Croatia is considered one of world’s top tourist destinations. We think it’s not an exaggeration to say the nature is astonishing. You’ve certainly seen photos of its crystal clear sea. And its long tradition of culinary expertise and recent restaurant revolution are all the rage among locals and travelers. But what about the nation’s history? What is the story behind the gorgeous defense walls of Dubrovnik or the charming castles of Zagorje? Today, these are sites of beauty, but their initial role was to guard Croats against the perils of history.
Croats arrived to their present home from the Far East, possibly from the area of the present-day Karpatia Mountains. Upon their arrival, they formed two distinctive realms, which historians call White and Red Croatia. These kingdoms gave the colors to the chessboard of the national emblem, still in use today.
However, it took some time for foreign countries to form bonds with Croats. The Papacy, at that time the crucial power in diplomacy, acknowledged the country in the 9th century when calling King Branimir Dux Croatum (the pope was probably pleased that Croats built St. Donat’s Church in Zadar). However, King Tomislav is usually considered the first sovereign ruler of Croats (crowned in 925). If you visit Zagreb by train, his statue will be the first thing you see once you leave the main station. Tomislav also gave the name to one of Croatia’s well-liked dark beers.
Between Venice and the Ottoman Empire
Tomislav’s bloodline flourished up to the late 11th century. At that time, Croats formed an alliance with the neighboring Hungarians, acknowledging their king as their ruler. The newfound friendship was tense on the political front, but the common folk were enjoying themselves. After all, Hungarians are known for their great stews.

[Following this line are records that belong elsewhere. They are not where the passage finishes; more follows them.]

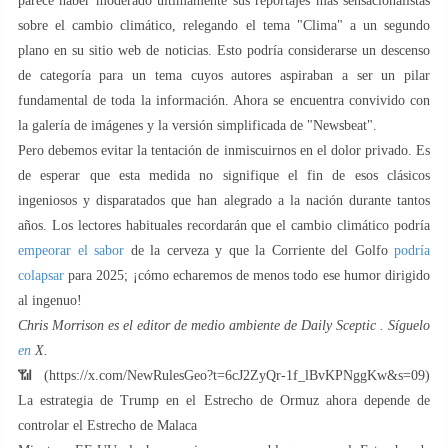
parece haber moderado últimamente sus reportajes más sensacionalistas
sobre el cambio climático, relegando el tema "Clima" a un segundo
plano en su sitio web de noticias. Esto podría considerarse un descenso
de categoría para un tema cuyos autores aspiraban a ser un pilar
fundamental de toda la información. Ahora se encuentra convivido con
la galería de imágenes y la versión simplificada de "Newsbeat".
Pero debemos evitar la tentación de inmiscuirnos en el dolor privado. Es
de esperar que esta medida no signifique el fin de esos clásicos
ingeniosos y disparatados que han alegrado a la nación durante tantos
años. Los lectores habituales recordarán que el cambio climático podría
empeorar el sabor
de la cerveza y que la Corriente del Golfo
podría
colapsar
para 2025; ¡cómo echaremos de menos todo ese humor dirigido
al ingenuo!
Chris Morrison es el editor de medio ambiente de Daily Sceptic . Síguelo
en
X.
📶 (https://x.com/NewRulesGeo?t=6cJ2ZyQr-1f_lBvKPNggKw&s=09)
La estrategia de Trump en el Estrecho de Ormuz ahora depende de
controlar el Estrecho de Malaca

The middle ages were violent in the Balkans, as constant struggles between Croatia and Venice kept peace out of reach. However, these skirmishes came to a halt once the Turkish forces invaded Croatia. Other nations understood the threat of the Ottoman Empire, and had sent reinforcements to the land. In just a few decades, Croatia received the title of the “Walls of Europe,” as it bordered powerful foe across all the continent.
Despite the scent of war in the air, Croats were busy building landmarks and forming cultural heritage for future generations such as Sibenik’s Cathedral and the Moreska Warrior dance. Some of these managed to be included on UNESCO’s World Heritage List.
However, things were not bright for Croats, as invaders became more aggressive. The country was rapidly losing territory, and not until the Battle of Sisak in 1593 did Croats manage to achieve a considerable victory on the field. One of the reasons for military success was Sisak’s Old Town fort, which today serves as a restaurant. In the following years, Croats, with the help of their allies, managed to secure their territory (apart from present-day Bosnia). However, the battle was long from finished.
For Empress and Country
One of the most influential females in history, Empress Maria Theresa, stepped on to the Croatian throne in the 18th century. Despite good relations in the beginning, most historians agree that she favored Hungarians and Austrians over Croats. Yet her rule provided much needed security as the political climate was still very tense. Although Ban Jelacic (yeah, that guy on the horse) helped Austria during the Hungarian uprising, Croatia lost its autonomy after the conflict was resolved. However, that didn’t last long, as the country regained its status as autonomous state in 1868.
World at War(s)
The Austro-Hungarian Empire crumbled after losing World War I, so Croats decided to seek new allies. At that time, the idea of uniting Slavs was circulating, so they formed an alliance with Serbs and Slovenians, forming the new kingdom. This realm, officially called the Kingdom of Serbs, Croats and Slovenians was not very stable, but remained functional up to Hitler’s invasion. The Nazi regime promised Croats an independent state, which seemed acceptable at the time. However, Croats soon learned the real nature of Nazism, and rebelled under well-known communist leader Marshall Tito.
Tito ruled Yugoslavia with an iron fist, but also managed to achieve a diplomatic balance in the shaky world of the Cold War. After his death and the crumbling of communism, Yugoslavia fell apart, leading to Croatia’s war for independence. After achieving victory and securing its territory, the country began looking towards a brighter future, proud of its past and cultural heritage.
It is difficult to put all the past 14 centuries of the country in a medium-sized article on the internet. And in fact, the best way to learn about Croatia is to visit, which is exactly what you should do.